Cybersecurity researchers are sounding the alarm about a new supply chain attack campaign targeting SAP-related npm Packages with credential-stealing malware.

According to reports from Aikido Security, SafeDep, Socket, StepSecurity, and Google-owned Wiz, the campaign – calling itself the mini Shai-Hulud – has affected the following packages associated with SAP’s JavaScript and cloud application development ecosystem –

• mbt@1.2.48
• @cap-js/db-service@2.10.1
• @cap-js/postgres@2.2.2
• @cap-js/sqlite@2.2.2

“The affected versions introduced new installation-time behavior that was not previously part of these packages’ expected functionality,” Socket said. “The compromised releases added a preinstall script that acts as a runtime bootstrapper, downloading a platform-specific Bun ZIP from GitHub Releases, extracting it, and immediately executing the extracted Bun binary.”

“The implementation also follows HTTP redirects without validating the destination and uses PowerShell with -ExecutionPolicy Bypass on Windows, increasing the risk for affected developer and CI/CD environments.”

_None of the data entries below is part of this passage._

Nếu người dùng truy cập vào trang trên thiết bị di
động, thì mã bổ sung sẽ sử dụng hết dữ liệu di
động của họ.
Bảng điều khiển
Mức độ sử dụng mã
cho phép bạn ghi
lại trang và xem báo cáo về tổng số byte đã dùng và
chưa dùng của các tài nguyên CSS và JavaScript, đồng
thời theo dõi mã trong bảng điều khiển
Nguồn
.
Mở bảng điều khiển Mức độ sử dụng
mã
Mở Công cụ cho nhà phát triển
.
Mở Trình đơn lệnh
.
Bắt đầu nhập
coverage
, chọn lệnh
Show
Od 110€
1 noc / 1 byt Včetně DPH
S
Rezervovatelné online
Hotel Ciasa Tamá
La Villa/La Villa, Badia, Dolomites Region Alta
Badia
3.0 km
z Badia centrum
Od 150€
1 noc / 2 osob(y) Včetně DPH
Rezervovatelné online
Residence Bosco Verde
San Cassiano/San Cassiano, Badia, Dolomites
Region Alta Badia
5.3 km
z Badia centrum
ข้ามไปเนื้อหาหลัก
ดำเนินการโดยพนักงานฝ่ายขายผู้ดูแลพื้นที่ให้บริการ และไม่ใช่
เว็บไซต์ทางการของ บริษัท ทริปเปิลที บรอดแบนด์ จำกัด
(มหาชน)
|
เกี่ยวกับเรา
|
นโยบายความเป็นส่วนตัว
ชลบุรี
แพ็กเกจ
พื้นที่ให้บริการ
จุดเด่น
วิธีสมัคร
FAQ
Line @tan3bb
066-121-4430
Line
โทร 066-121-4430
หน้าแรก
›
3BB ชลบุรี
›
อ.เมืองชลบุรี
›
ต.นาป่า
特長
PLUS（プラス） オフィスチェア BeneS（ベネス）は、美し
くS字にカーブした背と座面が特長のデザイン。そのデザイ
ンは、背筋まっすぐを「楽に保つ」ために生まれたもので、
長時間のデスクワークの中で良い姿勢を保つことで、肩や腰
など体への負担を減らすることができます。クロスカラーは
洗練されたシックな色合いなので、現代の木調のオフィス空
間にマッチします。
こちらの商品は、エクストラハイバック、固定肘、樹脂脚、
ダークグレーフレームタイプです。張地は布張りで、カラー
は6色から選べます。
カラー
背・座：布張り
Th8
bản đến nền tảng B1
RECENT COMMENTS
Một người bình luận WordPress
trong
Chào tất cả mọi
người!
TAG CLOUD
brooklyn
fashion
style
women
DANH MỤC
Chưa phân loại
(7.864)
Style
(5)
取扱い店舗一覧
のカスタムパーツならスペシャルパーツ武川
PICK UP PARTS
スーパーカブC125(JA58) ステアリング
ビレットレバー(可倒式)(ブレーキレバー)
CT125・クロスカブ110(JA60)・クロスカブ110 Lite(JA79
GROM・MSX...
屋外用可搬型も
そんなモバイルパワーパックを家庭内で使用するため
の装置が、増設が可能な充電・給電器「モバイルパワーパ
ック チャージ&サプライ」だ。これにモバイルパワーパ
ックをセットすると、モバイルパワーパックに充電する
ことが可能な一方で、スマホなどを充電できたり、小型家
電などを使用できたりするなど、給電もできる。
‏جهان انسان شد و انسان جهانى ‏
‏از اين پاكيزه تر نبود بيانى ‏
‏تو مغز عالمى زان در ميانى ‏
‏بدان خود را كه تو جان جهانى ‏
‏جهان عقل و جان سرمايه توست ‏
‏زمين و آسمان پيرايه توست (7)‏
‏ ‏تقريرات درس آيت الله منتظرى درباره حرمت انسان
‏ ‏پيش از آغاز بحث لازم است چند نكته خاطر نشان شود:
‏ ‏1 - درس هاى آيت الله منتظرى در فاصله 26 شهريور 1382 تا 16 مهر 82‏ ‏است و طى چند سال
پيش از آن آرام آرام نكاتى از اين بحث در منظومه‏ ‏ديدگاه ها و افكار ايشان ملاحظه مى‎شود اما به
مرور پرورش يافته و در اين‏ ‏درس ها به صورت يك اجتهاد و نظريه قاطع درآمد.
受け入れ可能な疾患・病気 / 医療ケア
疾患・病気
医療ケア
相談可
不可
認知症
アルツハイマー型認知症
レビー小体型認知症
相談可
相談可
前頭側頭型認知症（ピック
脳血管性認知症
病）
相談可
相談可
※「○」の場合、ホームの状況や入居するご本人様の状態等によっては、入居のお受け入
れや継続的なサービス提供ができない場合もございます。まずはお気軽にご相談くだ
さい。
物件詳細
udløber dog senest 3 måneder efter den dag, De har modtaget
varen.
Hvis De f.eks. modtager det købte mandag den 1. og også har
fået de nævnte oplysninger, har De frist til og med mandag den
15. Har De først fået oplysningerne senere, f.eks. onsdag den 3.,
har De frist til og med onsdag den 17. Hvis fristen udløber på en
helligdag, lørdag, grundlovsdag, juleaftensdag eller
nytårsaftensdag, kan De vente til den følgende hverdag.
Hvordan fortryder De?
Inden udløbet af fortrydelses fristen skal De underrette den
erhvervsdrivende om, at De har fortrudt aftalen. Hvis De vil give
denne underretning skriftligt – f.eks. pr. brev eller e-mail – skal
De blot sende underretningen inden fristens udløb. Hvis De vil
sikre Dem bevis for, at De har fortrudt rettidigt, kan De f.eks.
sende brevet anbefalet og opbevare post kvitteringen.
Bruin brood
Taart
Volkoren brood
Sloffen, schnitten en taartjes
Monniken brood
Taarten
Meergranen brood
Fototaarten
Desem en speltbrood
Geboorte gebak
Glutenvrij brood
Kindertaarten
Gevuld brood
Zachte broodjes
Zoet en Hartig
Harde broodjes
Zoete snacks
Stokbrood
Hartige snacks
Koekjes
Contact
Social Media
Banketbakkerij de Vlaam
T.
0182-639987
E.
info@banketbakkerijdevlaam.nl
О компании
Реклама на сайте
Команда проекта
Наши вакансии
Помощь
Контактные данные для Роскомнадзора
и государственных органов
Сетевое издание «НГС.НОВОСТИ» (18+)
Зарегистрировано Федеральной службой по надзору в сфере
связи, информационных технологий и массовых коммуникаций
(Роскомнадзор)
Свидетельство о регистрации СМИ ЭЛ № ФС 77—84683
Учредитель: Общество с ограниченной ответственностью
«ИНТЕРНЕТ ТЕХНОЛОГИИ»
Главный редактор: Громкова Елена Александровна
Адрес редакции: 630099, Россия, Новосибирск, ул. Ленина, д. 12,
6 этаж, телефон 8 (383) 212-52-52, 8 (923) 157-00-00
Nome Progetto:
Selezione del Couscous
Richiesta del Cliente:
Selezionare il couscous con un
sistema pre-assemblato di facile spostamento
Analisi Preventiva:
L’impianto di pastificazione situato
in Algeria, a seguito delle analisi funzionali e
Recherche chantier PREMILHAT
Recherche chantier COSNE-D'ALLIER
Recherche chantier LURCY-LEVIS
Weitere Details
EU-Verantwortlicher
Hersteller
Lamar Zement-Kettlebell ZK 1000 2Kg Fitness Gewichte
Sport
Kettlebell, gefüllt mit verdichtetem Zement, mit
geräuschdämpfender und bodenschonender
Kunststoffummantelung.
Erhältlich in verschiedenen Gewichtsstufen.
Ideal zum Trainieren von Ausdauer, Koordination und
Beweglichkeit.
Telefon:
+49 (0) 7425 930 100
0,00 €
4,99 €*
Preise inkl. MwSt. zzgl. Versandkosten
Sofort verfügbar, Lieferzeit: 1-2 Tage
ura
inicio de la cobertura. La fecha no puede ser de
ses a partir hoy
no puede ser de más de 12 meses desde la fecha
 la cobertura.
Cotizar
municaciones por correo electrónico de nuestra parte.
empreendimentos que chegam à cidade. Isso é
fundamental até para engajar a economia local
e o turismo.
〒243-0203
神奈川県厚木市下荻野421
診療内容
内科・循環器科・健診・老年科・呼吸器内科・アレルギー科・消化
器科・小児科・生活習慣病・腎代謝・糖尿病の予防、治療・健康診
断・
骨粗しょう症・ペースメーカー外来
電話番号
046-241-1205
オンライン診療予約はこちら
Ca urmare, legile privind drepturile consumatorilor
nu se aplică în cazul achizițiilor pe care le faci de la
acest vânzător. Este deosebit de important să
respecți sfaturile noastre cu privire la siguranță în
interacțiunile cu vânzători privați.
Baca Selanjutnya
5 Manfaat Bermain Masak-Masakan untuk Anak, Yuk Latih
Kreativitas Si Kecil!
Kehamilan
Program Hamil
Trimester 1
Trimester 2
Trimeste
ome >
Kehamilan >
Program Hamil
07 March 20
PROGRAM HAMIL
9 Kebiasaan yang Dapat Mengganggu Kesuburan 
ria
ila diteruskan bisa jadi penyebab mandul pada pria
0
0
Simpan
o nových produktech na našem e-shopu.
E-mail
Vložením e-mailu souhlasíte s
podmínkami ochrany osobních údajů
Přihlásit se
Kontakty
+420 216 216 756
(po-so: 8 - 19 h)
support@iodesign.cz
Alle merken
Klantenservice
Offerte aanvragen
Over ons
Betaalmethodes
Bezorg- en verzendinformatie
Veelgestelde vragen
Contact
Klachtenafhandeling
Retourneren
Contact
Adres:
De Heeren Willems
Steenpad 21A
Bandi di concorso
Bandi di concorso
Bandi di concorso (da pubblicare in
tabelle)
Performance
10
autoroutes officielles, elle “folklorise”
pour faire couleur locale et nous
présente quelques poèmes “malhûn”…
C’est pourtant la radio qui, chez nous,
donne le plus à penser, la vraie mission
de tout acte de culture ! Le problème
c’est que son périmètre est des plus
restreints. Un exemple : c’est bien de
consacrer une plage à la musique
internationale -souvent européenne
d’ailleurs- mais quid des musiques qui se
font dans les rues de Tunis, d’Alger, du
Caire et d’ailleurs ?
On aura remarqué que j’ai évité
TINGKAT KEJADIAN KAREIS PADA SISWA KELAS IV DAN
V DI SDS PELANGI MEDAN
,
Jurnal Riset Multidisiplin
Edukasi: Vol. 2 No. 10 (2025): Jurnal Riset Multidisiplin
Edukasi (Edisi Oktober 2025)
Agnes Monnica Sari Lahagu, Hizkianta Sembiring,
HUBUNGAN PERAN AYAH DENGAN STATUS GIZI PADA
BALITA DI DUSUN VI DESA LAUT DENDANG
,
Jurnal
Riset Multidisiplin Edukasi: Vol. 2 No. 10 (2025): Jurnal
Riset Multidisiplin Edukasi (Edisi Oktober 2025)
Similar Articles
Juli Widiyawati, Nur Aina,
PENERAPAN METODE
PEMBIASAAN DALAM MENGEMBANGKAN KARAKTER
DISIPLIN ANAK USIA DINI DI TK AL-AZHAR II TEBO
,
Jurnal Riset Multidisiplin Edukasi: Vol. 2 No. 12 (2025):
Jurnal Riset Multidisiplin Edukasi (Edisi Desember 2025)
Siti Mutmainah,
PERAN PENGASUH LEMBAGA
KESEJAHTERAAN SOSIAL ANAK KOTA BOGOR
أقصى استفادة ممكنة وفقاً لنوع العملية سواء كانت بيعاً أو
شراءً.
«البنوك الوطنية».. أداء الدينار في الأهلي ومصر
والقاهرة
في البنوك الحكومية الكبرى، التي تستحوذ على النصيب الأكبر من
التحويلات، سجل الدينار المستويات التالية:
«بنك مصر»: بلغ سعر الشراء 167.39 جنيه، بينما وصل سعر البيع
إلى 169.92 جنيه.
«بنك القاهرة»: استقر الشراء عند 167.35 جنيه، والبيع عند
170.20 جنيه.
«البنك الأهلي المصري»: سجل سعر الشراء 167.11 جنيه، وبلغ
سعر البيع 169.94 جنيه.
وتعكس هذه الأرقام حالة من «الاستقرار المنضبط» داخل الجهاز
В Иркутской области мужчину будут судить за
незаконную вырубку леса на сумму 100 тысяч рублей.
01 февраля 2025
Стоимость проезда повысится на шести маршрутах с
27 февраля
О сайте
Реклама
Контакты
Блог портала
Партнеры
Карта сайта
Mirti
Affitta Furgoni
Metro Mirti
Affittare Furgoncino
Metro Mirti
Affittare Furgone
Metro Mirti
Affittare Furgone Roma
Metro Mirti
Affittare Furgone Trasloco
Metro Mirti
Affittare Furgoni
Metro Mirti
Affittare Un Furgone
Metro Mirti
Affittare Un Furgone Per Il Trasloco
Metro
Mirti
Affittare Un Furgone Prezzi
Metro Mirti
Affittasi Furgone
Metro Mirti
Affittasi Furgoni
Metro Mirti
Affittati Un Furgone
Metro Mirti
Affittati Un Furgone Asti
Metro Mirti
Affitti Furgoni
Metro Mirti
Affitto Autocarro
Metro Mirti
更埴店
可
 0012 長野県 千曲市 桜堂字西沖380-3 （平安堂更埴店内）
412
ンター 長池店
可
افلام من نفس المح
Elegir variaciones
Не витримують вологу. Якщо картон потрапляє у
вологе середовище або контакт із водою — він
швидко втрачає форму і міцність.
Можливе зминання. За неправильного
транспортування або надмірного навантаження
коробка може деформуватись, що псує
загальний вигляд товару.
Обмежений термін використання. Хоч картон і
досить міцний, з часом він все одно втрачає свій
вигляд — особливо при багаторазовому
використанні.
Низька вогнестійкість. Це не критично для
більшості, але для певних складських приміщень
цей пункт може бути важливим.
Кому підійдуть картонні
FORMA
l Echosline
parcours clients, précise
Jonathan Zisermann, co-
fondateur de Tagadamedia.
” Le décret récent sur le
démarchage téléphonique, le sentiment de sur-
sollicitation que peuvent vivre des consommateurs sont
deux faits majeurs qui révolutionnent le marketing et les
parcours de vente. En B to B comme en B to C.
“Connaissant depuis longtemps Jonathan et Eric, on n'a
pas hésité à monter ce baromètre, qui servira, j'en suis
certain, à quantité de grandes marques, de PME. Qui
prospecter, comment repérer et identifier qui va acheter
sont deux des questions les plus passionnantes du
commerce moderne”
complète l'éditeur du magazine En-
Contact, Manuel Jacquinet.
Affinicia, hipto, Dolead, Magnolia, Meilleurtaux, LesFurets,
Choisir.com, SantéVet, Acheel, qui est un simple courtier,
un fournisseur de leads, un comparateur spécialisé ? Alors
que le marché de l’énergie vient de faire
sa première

Wiz noted that the malicious packages match several features present in previous TeamPCP operations, indicating that the same threat actor is likely behind the latest campaign.

The suspicious versions were published on April 29, 2026, between 09:55 UTC and 12:14 UTC. The poisoned packages introduce a new package.json preinstall hook that runs a file named “setup.mjs,” which acts as a loader for the Bun JavaScript runtime to execute the credential stealer and propagation framework (“execution.js”).

According to Aikido, the malware is designed to harvest local developer credentials, GitHub and npm tokens, GitHub Actions secrets, and cloud secrets from AWS, Azure, GCP, and Kubernetes. The stolen data is encrypted and exfiltrated to public GitHub repositories created on the victim’s own account with the description “A Mini Shai-Hulud has Appeared.” As of writing, there are more than 1,100 repositories with descriptions.

In addition, the 11.6 MB payload comes with capabilities to self-propagate through developer and release workflows, specifically using the GitHub and npm tokens to inject a malicious GitHub Actions workflow into the victim’s repositories to steal repository secrets and publish poisoned versions of the npm packages to the registry.

However, the latest incident bears significant differences from prior Shai-Hulud waves –

• All exfiltrated data is encrypted with AES-256-GCM and encapsulates the key using RSA-4096 with a public key embedded in the payload, effectively making it decipherable only to the attacker.
• It exists on Russian-locale systems.
• The payload commits itself into every accessible GitHub repository by injecting a “.claude/settings.json” file that abuses Claude Code’s SessionStart hook and a “.vscode/tasks.json” file with “runOn”: “folderOpen” setting so that any attempt to open the infected repository in Microsoft Visual Studio Code (VS Code) or Claude Code causes the malware to be executed.

“This is one of the first supply chain attacks to target AI coding agent configurations as a persistence and propagation vector,” StepSecurity said.